For more than a decade, AIMS has published papers and Commentaries about Canada’s equalization program, pointing out its flaws and making suggestions for improvement.

As the Senate Standing Committee on National Finance met to discuss the issue of equalization and examine whether there is a fiscal imbalance, it turned to AIMS for answers. AIMS vice president Charles Cirtwill and policy analyst Bobby O’Keefe travelled to Ottawa to meet with the Senate Committee.

The resulting Commentary is called “The Brick on the Scale: How Equalization weighs heavily on us all.” 

It draws on AIMS indepth research, including its most recent series which gained headlines and comments across the country. Over-equalized shows that equalization receiving provinces often spend more on government services than non-equalization receiving provinces.

As Cirtwill told the Senators, “Equalization receiving provinces tend to have larger numbers of public service employees on a per capita basis and pay their public servants a greater wage premium (compared to the average industrial wage) than the national average of these measures.

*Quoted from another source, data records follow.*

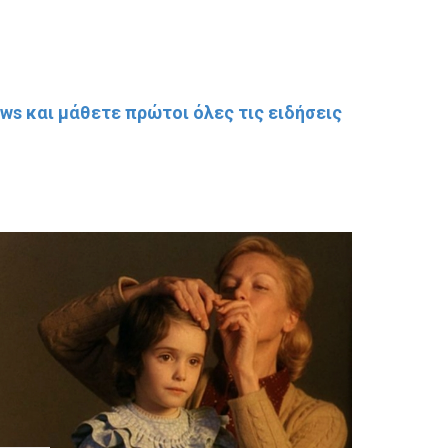
s και μάθετε πρώτοι όλες τις ειδήσεις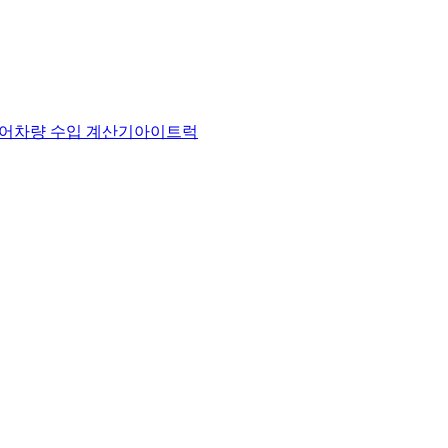
어
차량 수입 계산기
아이트럭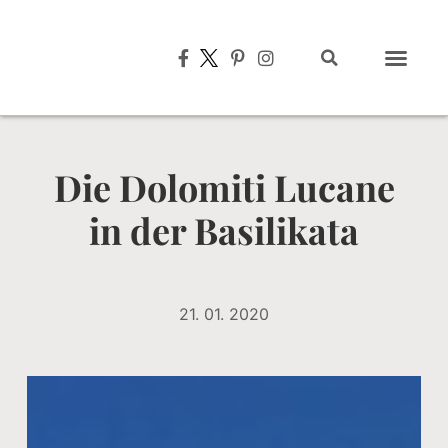
Typisch italien
Die Dolomiti Lucane
in der Basilikata
21. 01. 2020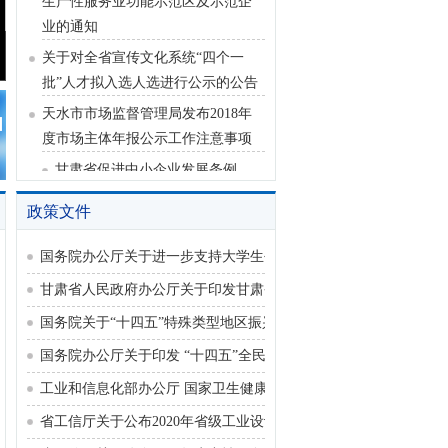
业的通知
关于对全省宣传文化系统“四个一
批”人才拟入选人选进行公示的公告
天水市市场监督管理局发布2018年
度市场主体年报公示工作注意事项
甘肃省促进中小企业发展条例
中共中央 国务院 印发《国家标准
化发展纲要》
政策文件
甘肃省工业和信息化厅关于组织参
国务院办公厅关于进一步支持大学生创新创业的指导意见
加2021年中国国际工业设计博览会
甘肃省人民政府办公厅关于印发甘肃省“十四五”科技创新规划的通
的通知
习近平等党和国家领导人9月30日
国务院关于“十四五”特殊类型地区振兴发展规划的批复
将出席烈士纪念日向人民英雄敬献
国务院办公厅关于印发 “十四五”全民医疗保障规划的通知
花篮仪式
工业和信息化部办公厅 国家卫生健康委员会办公厅关于公布5G+
中共天水市委办公室 天水市人民
省工信厅关于公布2020年省级工业设计中心名单的通知
政府办公室印发《关于促进民营经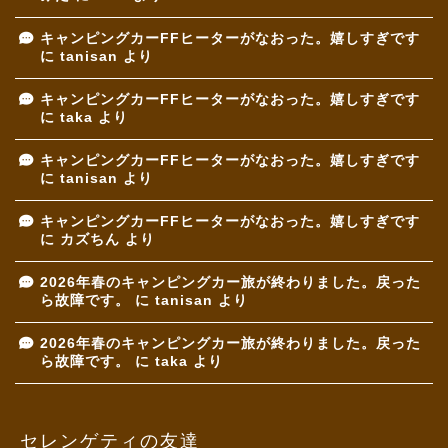
キャンピングカーFFヒーターがなおった。嬉しすぎです
に
tanisan
より
キャンピングカーFFヒーターがなおった。嬉しすぎです
に
taka
より
キャンピングカーFFヒーターがなおった。嬉しすぎです
に
tanisan
より
キャンピングカーFFヒーターがなおった。嬉しすぎです
に
カズちん
より
2026年春のキャンピングカー旅が終わりました。戻った
ら故障です。
に
tanisan
より
2026年春のキャンピングカー旅が終わりました。戻った
ら故障です。
に
taka
より
セレンゲティの友達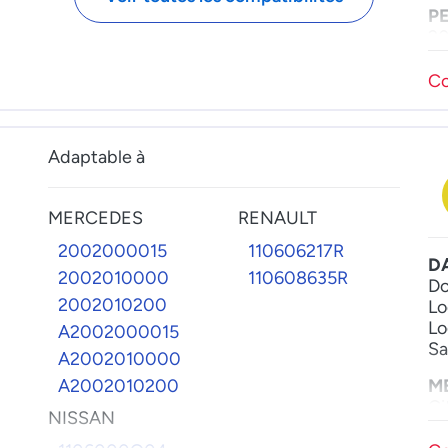
P
20
30
30
Co
50
Pa
Adaptable à
MERCEDES
RENAULT
2002000015
110606217R
D
2002010000
110608635R
Do
2002010200
Lo
Lo
A2002000015
Sa
A2002010000
A2002010200
M
Ci
NISSAN
N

On top of this, the equalization receivers have higher than average debt levels.”

He explained that while not eliminating the need for equalization, the AIMS analysis provides further support to the argument that the current system over-equalizes, with the result that the extra cash is captured by well-organized public servants — who turn the extra money into either substantially higher wage premiums, extra public employees, or both — or it allows politicians to shift taxation into the future by using equalization to finance high levels of public debt.